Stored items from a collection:
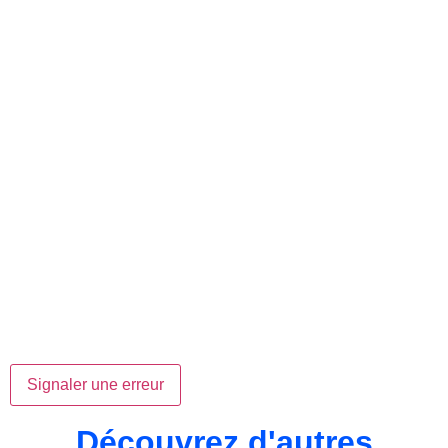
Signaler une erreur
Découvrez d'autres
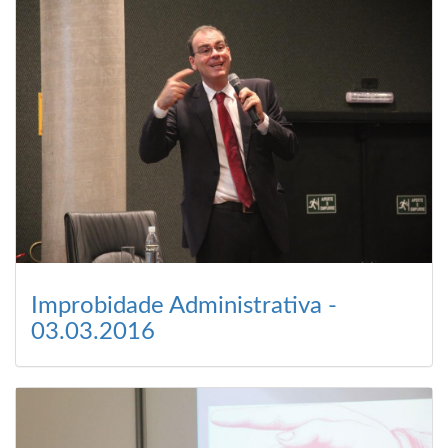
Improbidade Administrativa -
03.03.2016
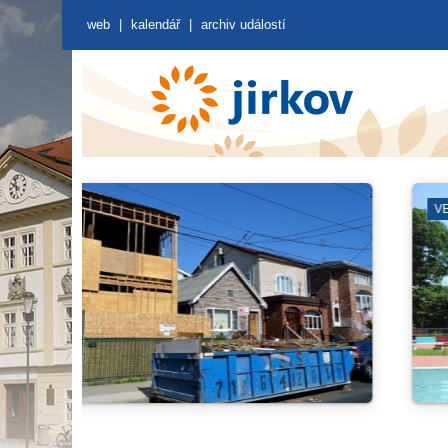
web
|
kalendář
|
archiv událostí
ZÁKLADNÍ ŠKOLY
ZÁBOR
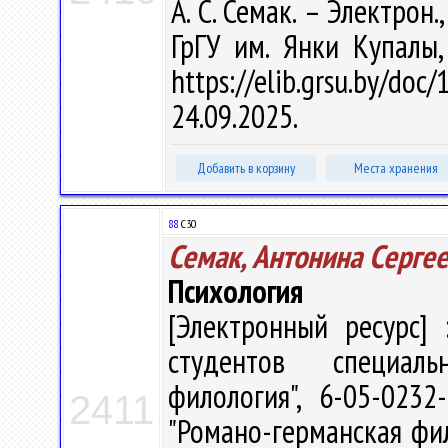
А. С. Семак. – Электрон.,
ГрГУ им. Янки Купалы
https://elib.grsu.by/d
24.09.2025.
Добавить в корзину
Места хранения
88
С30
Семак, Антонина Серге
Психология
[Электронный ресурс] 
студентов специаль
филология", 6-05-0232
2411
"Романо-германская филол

--

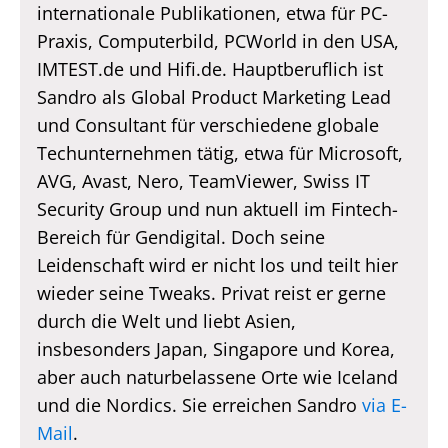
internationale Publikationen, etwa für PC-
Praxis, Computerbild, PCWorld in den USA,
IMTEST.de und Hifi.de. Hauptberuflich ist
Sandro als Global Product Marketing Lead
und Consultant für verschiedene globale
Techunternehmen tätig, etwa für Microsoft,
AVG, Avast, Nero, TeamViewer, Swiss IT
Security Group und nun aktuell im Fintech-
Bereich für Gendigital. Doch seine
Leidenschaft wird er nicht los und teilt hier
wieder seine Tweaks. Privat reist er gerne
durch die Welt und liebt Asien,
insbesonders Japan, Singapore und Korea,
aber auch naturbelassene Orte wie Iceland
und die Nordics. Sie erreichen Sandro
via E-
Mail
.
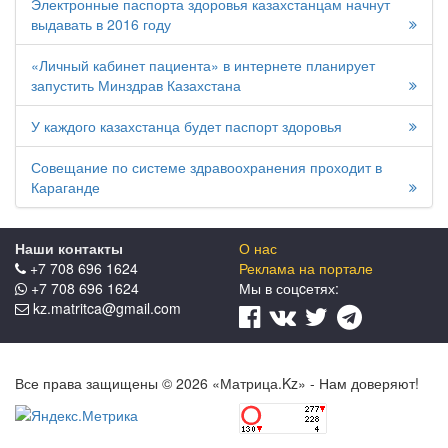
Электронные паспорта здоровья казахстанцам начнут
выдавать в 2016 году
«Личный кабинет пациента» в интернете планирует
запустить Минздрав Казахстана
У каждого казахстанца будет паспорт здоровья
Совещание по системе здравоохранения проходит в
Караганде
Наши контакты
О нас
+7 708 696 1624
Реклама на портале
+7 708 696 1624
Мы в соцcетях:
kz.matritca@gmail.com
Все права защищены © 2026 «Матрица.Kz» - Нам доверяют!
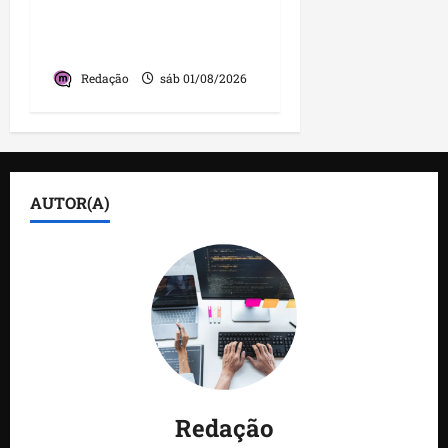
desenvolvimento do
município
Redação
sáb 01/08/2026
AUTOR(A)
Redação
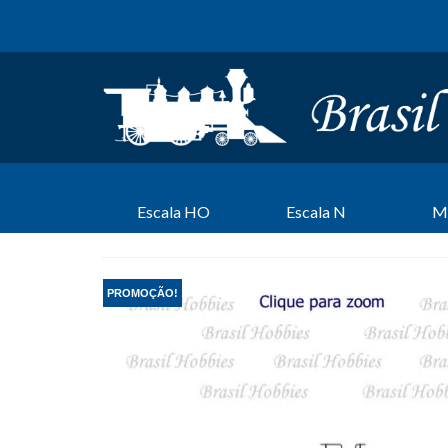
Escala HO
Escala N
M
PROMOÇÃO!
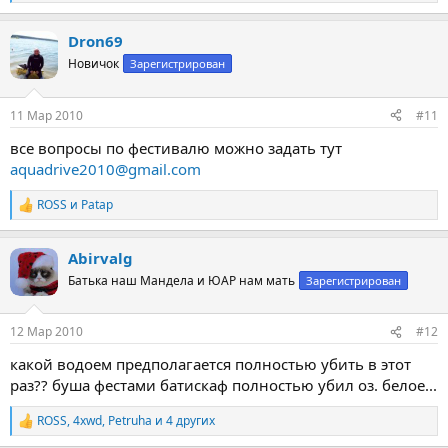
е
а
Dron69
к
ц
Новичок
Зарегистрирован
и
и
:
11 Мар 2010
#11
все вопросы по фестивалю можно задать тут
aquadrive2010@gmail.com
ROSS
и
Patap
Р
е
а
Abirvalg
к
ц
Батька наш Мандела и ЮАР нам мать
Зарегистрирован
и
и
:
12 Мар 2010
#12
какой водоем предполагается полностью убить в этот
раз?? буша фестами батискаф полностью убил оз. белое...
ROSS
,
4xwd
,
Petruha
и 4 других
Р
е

==

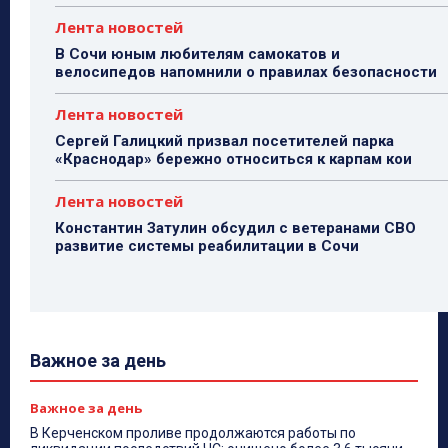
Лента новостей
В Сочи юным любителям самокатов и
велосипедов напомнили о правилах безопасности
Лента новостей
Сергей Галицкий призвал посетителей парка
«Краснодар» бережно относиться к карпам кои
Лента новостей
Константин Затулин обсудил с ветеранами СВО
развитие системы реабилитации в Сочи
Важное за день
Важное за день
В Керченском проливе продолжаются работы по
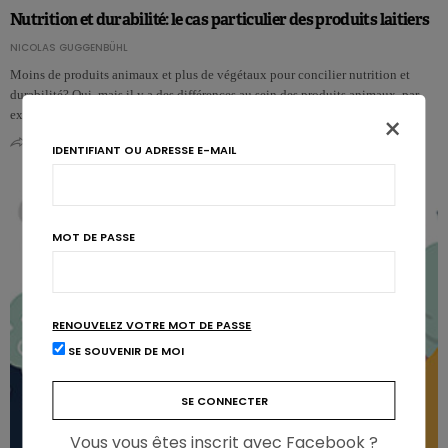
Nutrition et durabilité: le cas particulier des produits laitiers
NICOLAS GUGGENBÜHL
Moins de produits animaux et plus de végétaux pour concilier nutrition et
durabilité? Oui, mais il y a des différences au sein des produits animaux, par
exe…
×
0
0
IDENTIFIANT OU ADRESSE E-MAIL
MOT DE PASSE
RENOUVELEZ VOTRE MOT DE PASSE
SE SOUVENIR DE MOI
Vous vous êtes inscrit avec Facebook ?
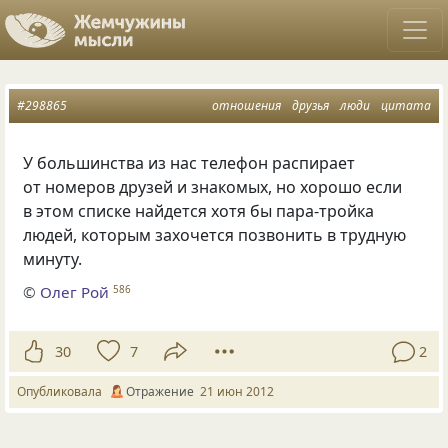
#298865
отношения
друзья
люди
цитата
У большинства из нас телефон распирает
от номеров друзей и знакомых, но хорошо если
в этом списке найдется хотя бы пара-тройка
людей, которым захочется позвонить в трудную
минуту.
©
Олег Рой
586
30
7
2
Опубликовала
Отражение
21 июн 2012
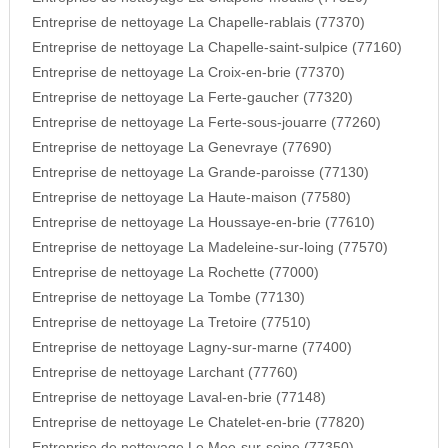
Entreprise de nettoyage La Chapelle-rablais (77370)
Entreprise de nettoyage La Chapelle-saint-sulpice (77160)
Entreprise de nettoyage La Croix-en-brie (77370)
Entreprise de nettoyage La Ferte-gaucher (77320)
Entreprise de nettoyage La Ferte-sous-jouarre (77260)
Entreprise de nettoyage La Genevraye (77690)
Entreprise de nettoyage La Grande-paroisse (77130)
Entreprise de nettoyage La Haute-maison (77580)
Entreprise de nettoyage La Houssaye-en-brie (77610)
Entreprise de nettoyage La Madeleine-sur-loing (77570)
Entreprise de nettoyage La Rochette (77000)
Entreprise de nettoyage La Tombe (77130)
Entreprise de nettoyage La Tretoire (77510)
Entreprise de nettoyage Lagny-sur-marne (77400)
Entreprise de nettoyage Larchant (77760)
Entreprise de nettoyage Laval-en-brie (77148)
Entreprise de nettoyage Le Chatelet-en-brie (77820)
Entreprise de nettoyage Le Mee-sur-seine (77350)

*Aim of the task*. Count the lines in the material above that contain the string "animaux". Reply with the number alone.

*Answer space*. 2